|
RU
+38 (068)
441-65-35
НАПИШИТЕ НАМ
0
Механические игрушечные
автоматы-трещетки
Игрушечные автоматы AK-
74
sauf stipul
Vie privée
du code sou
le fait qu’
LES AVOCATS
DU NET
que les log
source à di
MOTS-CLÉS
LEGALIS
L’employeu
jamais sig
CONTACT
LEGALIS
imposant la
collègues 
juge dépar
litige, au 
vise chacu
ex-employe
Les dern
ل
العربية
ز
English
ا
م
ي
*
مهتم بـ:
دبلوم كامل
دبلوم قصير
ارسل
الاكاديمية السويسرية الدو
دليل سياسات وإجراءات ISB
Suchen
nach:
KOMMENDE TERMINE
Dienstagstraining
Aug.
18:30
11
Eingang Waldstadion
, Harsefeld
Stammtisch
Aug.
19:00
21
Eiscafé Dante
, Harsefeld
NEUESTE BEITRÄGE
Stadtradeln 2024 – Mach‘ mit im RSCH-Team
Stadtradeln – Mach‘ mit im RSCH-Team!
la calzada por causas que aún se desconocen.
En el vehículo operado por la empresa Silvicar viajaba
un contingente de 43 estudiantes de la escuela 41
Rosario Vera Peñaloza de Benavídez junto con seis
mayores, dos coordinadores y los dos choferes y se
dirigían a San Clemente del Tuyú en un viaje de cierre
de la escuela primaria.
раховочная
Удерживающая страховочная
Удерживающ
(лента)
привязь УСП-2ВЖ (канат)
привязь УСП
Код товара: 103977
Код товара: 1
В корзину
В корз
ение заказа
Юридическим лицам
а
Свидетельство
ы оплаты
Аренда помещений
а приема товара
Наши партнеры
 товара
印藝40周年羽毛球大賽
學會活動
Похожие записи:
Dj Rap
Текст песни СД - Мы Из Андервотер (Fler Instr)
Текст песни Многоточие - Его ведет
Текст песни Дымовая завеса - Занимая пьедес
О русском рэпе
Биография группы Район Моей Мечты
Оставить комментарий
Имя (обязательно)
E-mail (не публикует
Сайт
+--
TASK DESCRIPTION => Each entry above has to be transcribed exactly as it appears.

TASK SOLUTION =>
|
RU
+38 (068)
441-65-35
НАПИШИТЕ НАМ
0
Механические игрушечные
автоматы-трещетки
Игрушечные автоматы AK-
74
sauf stipul
Vie privée
du code sou
le fait qu’
LES AVOCATS
DU NET
que les log
source à di
MOTS-CLÉS
LEGALIS
L’employeu
jamais sig
CONTACT
LEGALIS
imposant la
collègues 
juge dépar
litige, au 
vise chacu
ex-employe
Les dern
ل
العربية
ز
English
ا
م
ي
*
مهتم بـ:
دبلوم كامل
دبلوم قصير
ارسل
الاكاديمية السويسرية الدو
دليل سياسات وإجراءات ISB
Suchen
nach:
KOMMENDE TERMINE
Dienstagstraining
Aug.
18:30
11
Eingang Waldstadion
, Harsefeld
Stammtisch
Aug.
19:00
21
Eiscafé Dante
, Harsefeld
NEUESTE BEITRÄGE
Stadtradeln 2024 – Mach‘ mit im RSCH-Team
Stadtradeln – Mach‘ mit im RSCH-Team!
la calzada por causas que aún se desconocen.
En el vehículo operado por la empresa Silvicar viajaba
un contingente de 43 estudiantes de la escuela 41
Rosario Vera Peñaloza de Benavídez junto con seis
mayores, dos coordinadores y los dos choferes y se
dirigían a San Clemente del Tuyú en un viaje de cierre
de la escuela primaria.
раховочная
Удерживающая страховочная
Удерживающ
(лента)
привязь УСП-2ВЖ (канат)
привязь УСП
Код товара: 103977
Код товара: 1
В корзину
В корз
ение заказа
Юридическим лицам
а
Свидетельство
ы оплаты
Аренда помещений
а приема товара
Наши партнеры
 товара
印藝40周年羽毛球大賽
學會活動
Похожие записи:
Dj Rap
Текст песни СД - Мы Из Андервотер (Fler Instr)
Текст песни Многоточие - Его ведет
Текст песни Дымовая завеса - Занимая пьедес
О русском рэпе
Биография группы Район Моей Мечты
Оставить комментарий
Имя (обязательно)
E-mail (не публикует
Сайт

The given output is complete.